Repeat every line of text in the items below without changes, and leave the pictures out of your answer.
_ _ _
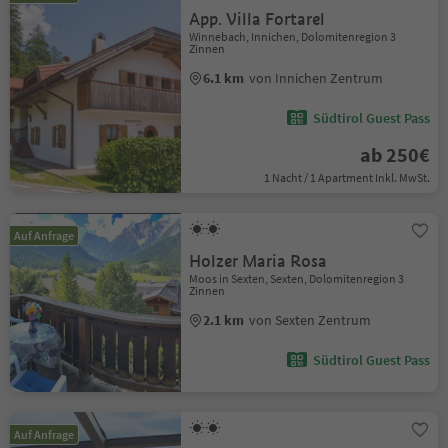
App. Villa Fortarel
Winnebach, Innichen, Dolomitenregion 3
Zinnen
6.1 km
von Innichen Zentrum
Südtirol Guest Pass
ab 250€
1 Nacht / 1 Apartment Inkl. MwSt.
Auf Anfrage
Holzer Maria Rosa
Moos in Sexten, Sexten, Dolomitenregion 3
Zinnen
2.1 km
von Sexten Zentrum
Südtirol Guest Pass
Auf Anfrage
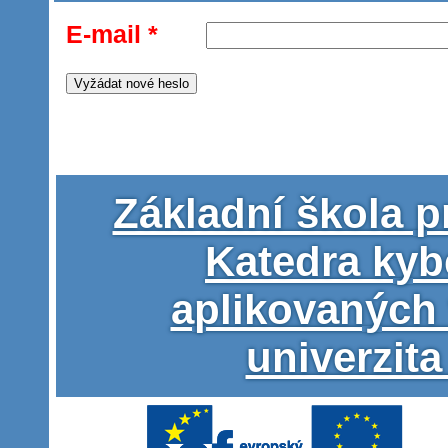
E-mail
*
Základní škola p
Katedra kyb
aplikovaných
univerzita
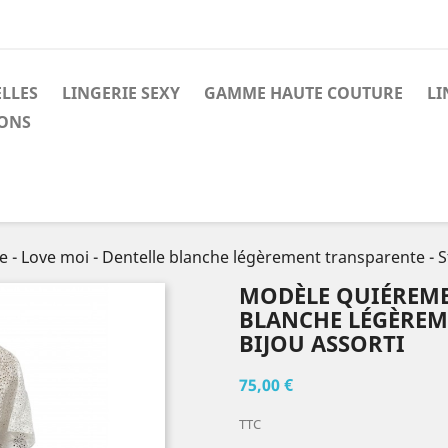
LLES
LINGERIE SEXY
GAMME HAUTE COUTURE
LI
ONS
- Love moi - Dentelle blanche légèrement transparente - St
MODÈLE QUIÉREME 
BLANCHE LÉGÈREM
BIJOU ASSORTI
75,00 €
TTC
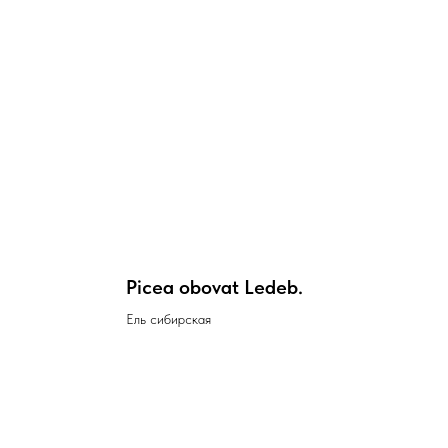
Picea obovat Ledeb.
Ель сибирская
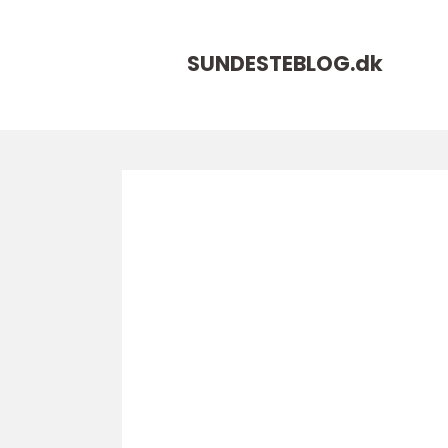
SUNDESTEBLOG.
dk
_ _ _
**RESPONSE**.
App. Villa Fortarel
Winnebach, Innichen, Dolomitenregion 3
Zinnen
6.1 km
von Innichen Zentrum
Südtirol Guest Pass
ab 250€
1 Nacht / 1 Apartment Inkl. MwSt.
Auf Anfrage
Holzer Maria Rosa
Moos in Sexten, Sexten, Dolomitenregion 3
Zinnen
2.1 km
von Sexten Zentrum
Südtirol Guest Pass
Auf Anfrage
E-mail
*
Základní škola p
Katedra kyb
aplikovaných
univerzita
LLES
LINGERIE SEXY
GAMME HAUTE COUTURE
LI
ONS
- Love moi - Dentelle blanche légèrement transparente - St
MODÈLE QUIÉREME 
BLANCHE LÉGÈREM
BIJOU ASSORTI
75,00 €
TTC
Picea obovat Ledeb.
Ель сибирская
SUNDESTEBLOG.
dk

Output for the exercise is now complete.